● Task item:
Set down each entry as it stands. Skip the pictures.

● Supplied data:
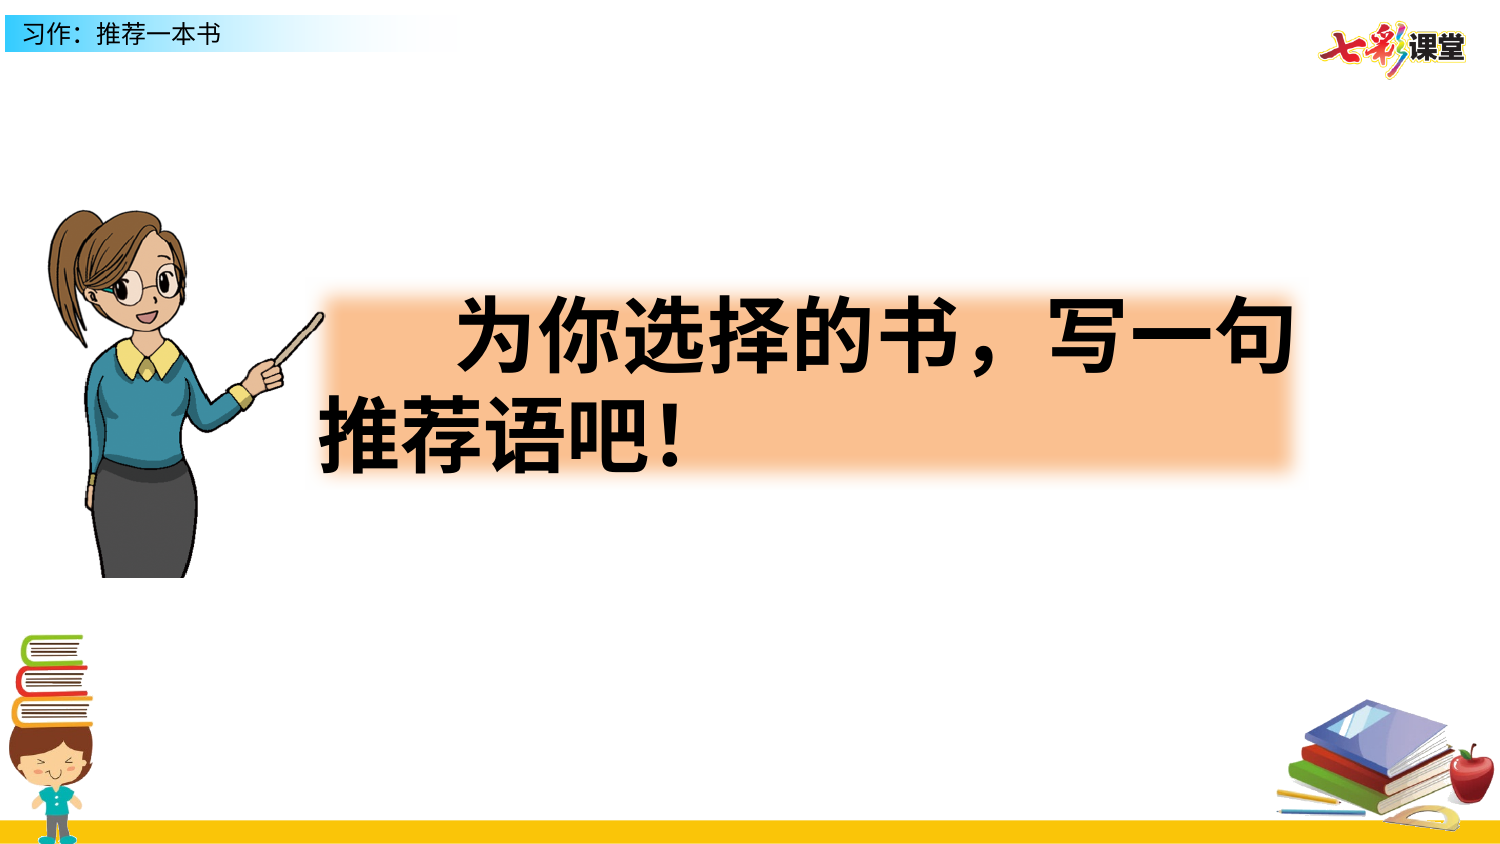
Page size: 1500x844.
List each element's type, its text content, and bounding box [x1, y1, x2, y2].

picture [1227, 662, 1500, 844]
picture [1316, 20, 1468, 80]
text_box 写作提纲 [337, 309, 1282, 460]
text_box 评 价 标 准 [334, 306, 1285, 463]
text_box 为你选择的书，写一句推荐语吧！ [340, 313, 1278, 456]
picture [0, 616, 167, 844]
picture [46, 208, 326, 579]
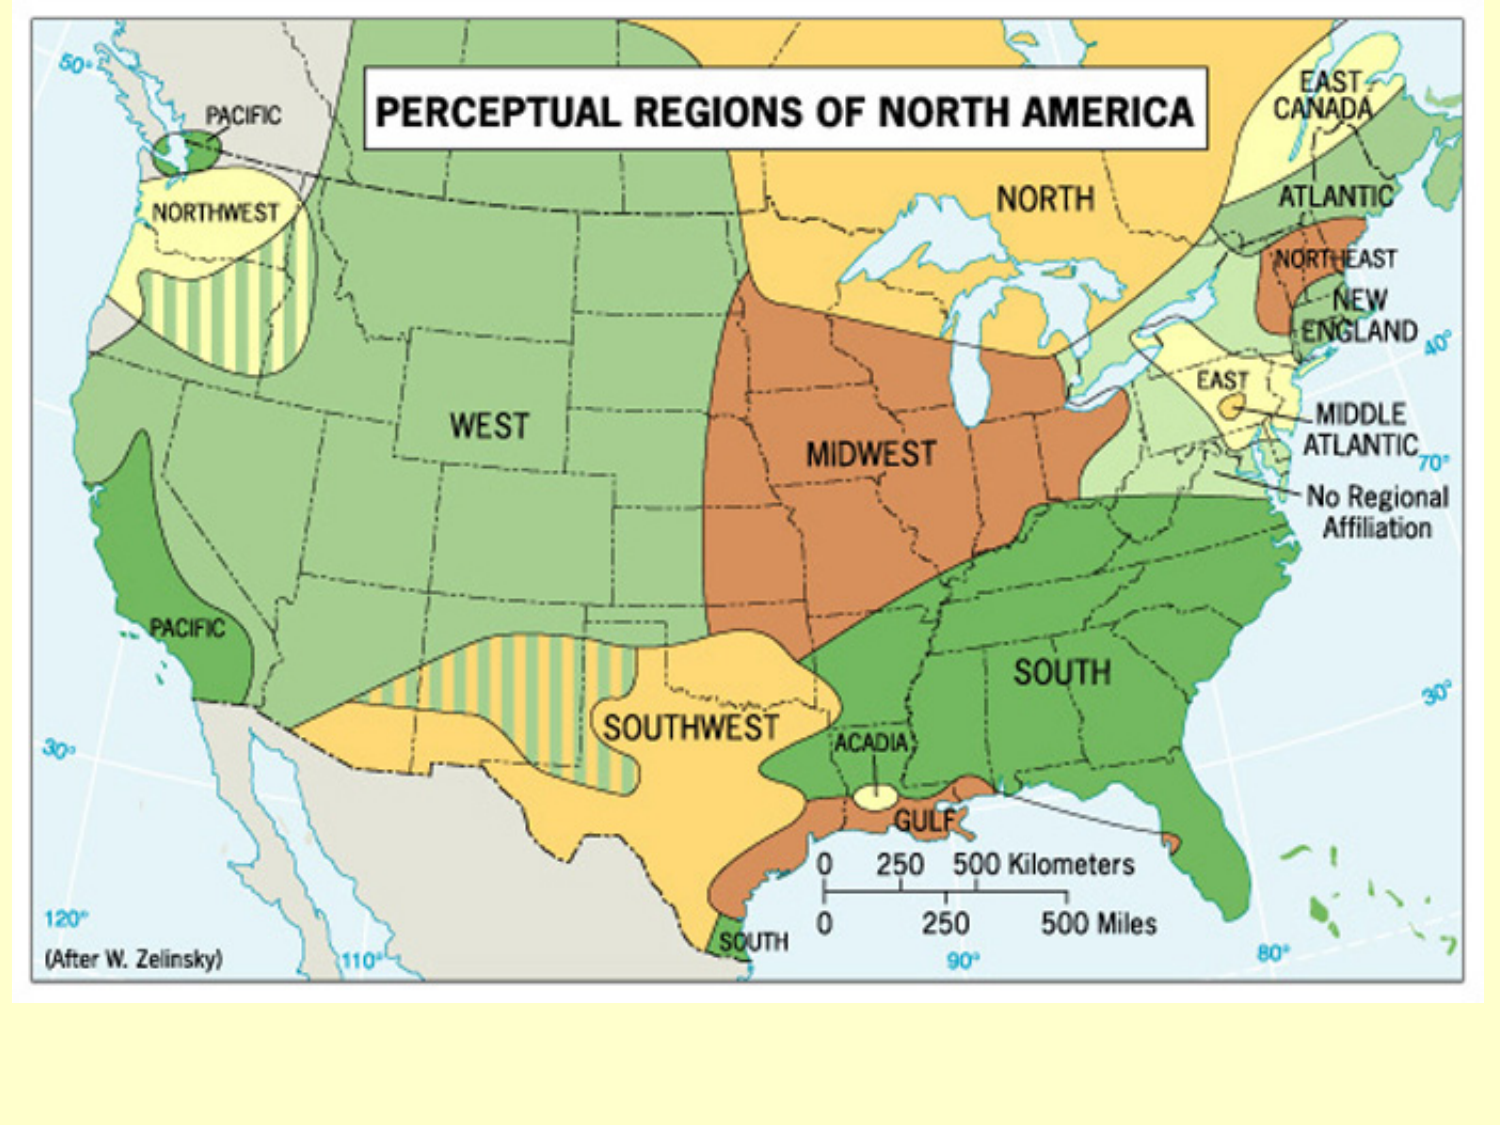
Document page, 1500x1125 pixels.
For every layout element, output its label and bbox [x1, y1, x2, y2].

picture [12, 0, 1485, 1003]
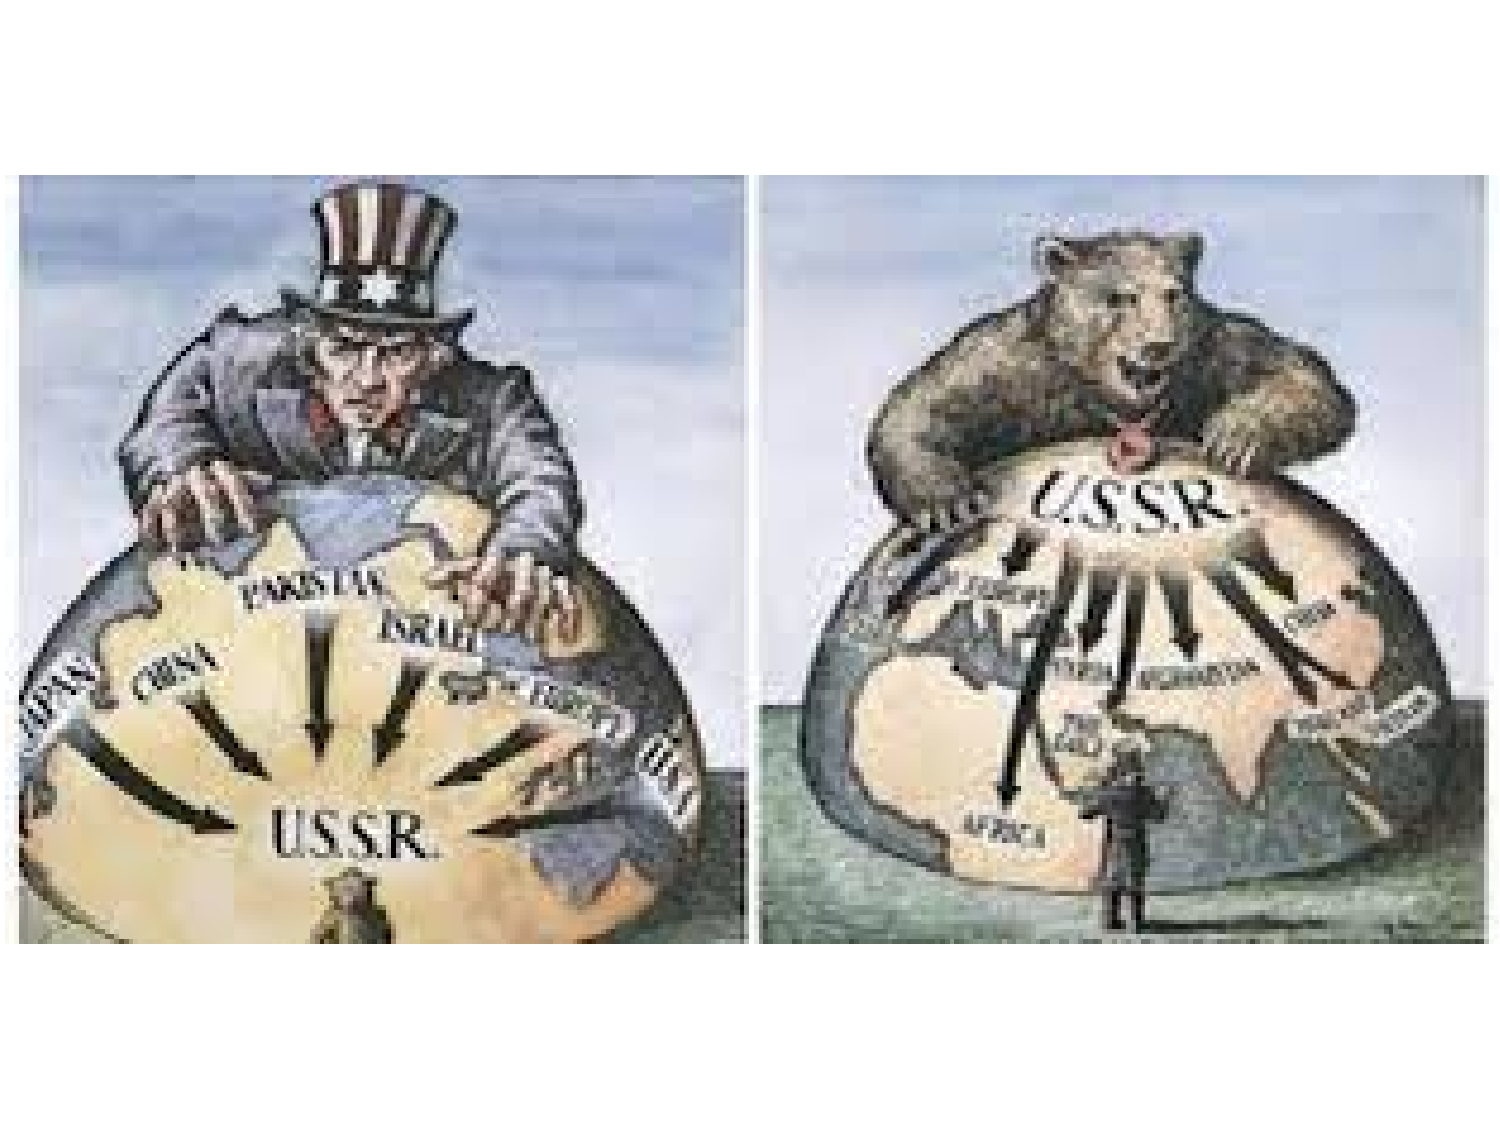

● Expected answer:
Page size: 1500x844.
List each element's type, its text content, and bounding box [x1, y1, x2, y2].

picture [1227, 662, 1500, 844]
picture [1316, 20, 1468, 80]
text_box 写作提纲 [337, 309, 1282, 460]
text_box 评 价 标 准 [334, 306, 1285, 463]
text_box 为你选择的书，写一句推荐语吧！ [340, 313, 1278, 456]
picture [0, 616, 167, 844]
picture [46, 208, 326, 579]
Document page, 1500x1125 pixels.
For every layout element, output its label and bbox [x1, y1, x2, y2].

picture [12, 0, 1485, 1003]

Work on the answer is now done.